AIM OF THE TASK: Please return exactly the lines from the beginning of the listing up to and including the line with "X88750000Y11800000D03*", with no pictures.

*** MATERIAL SUPPLIED ***

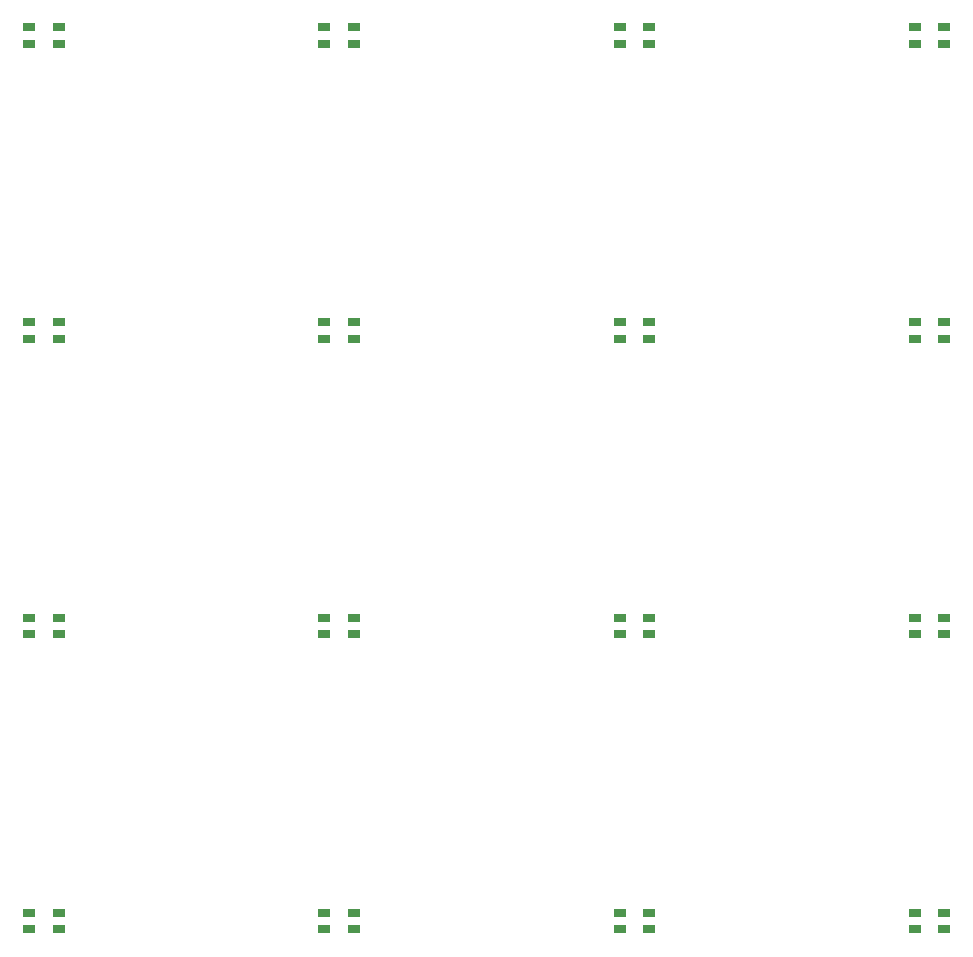
<source format=gtp>
G04 #@! TF.GenerationSoftware,KiCad,Pcbnew,(5.1.4-0-10_14)*
G04 #@! TF.CreationDate,2020-03-20T12:09:45+01:00*
G04 #@! TF.ProjectId,cz-badge-hardware,637a2d62-6164-4676-952d-686172647761,rev?*
G04 #@! TF.SameCoordinates,PX17d7840PY7735940*
G04 #@! TF.FileFunction,Paste,Top*
G04 #@! TF.FilePolarity,Positive*
%FSLAX46Y46*%
G04 Gerber Fmt 4.6, Leading zero omitted, Abs format (unit mm)*
G04 Created by KiCad (PCBNEW (5.1.4-0-10_14)) date 2020-03-20 12:09:45*
%MOMM*%
%LPD*%
G04 APERTURE LIST*
%ADD10R,1.000000X0.800000*%
G04 APERTURE END LIST*
D10*
X86250000Y11800000D03*
X88750000Y11800000D03*
X88750000Y13200000D03*
X86250000Y13200000D03*
X86250000Y36800000D03*
X88750000Y36800000D03*
X88750000Y38200000D03*
X86250000Y38200000D03*
X86250000Y61800000D03*
X88750000Y61800000D03*
X88750000Y63200000D03*
X86250000Y63200000D03*
X86250000Y86800000D03*
X88750000Y86800000D03*
X88750000Y88200000D03*
X86250000Y88200000D03*
X61250000Y11800000D03*
X63750000Y11800000D03*
X63750000Y13200000D03*
X61250000Y13200000D03*
X61250000Y36800000D03*
X63750000Y36800000D03*
X63750000Y38200000D03*
X61250000Y38200000D03*
X61250000Y61800000D03*
X63750000Y61800000D03*
X63750000Y63200000D03*
X61250000Y63200000D03*
X61250000Y86800000D03*
X63750000Y86800000D03*
X63750000Y88200000D03*
X61250000Y88200000D03*
X36250000Y11800000D03*
X38750000Y11800000D03*
X38750000Y13200000D03*
X36250000Y13200000D03*
X36250000Y36800000D03*
X38750000Y36800000D03*
X38750000Y38200000D03*
X36250000Y38200000D03*
X36250000Y61800000D03*
X38750000Y61800000D03*
X38750000Y63200000D03*
X36250000Y63200000D03*
X36250000Y86800000D03*
X38750000Y86800000D03*
X38750000Y88200000D03*
X36250000Y88200000D03*
X11250000Y11800000D03*
X13750000Y11800000D03*
X13750000Y13200000D03*
X11250000Y13200000D03*
X11250000Y36800000D03*
X13750000Y36800000D03*
X13750000Y38200000D03*
X11250000Y38200000D03*
X11250000Y61800000D03*
X13750000Y61800000D03*
X13750000Y63200000D03*
X11250000Y63200000D03*
X11250000Y86800000D03*
X13750000Y86800000D03*
X13750000Y88200000D03*
X11250000Y88200000D03*
M02*

</source>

*** End of MATERIAL SUPPLIED ***

REPLY:
<source format=gtp>
G04 #@! TF.GenerationSoftware,KiCad,Pcbnew,(5.1.4-0-10_14)*
G04 #@! TF.CreationDate,2020-03-20T12:09:45+01:00*
G04 #@! TF.ProjectId,cz-badge-hardware,637a2d62-6164-4676-952d-686172647761,rev?*
G04 #@! TF.SameCoordinates,PX17d7840PY7735940*
G04 #@! TF.FileFunction,Paste,Top*
G04 #@! TF.FilePolarity,Positive*
%FSLAX46Y46*%
G04 Gerber Fmt 4.6, Leading zero omitted, Abs format (unit mm)*
G04 Created by KiCad (PCBNEW (5.1.4-0-10_14)) date 2020-03-20 12:09:45*
%MOMM*%
%LPD*%
G04 APERTURE LIST*
%ADD10R,1.000000X0.800000*%
G04 APERTURE END LIST*
D10*
X86250000Y11800000D03*
X88750000Y11800000D03*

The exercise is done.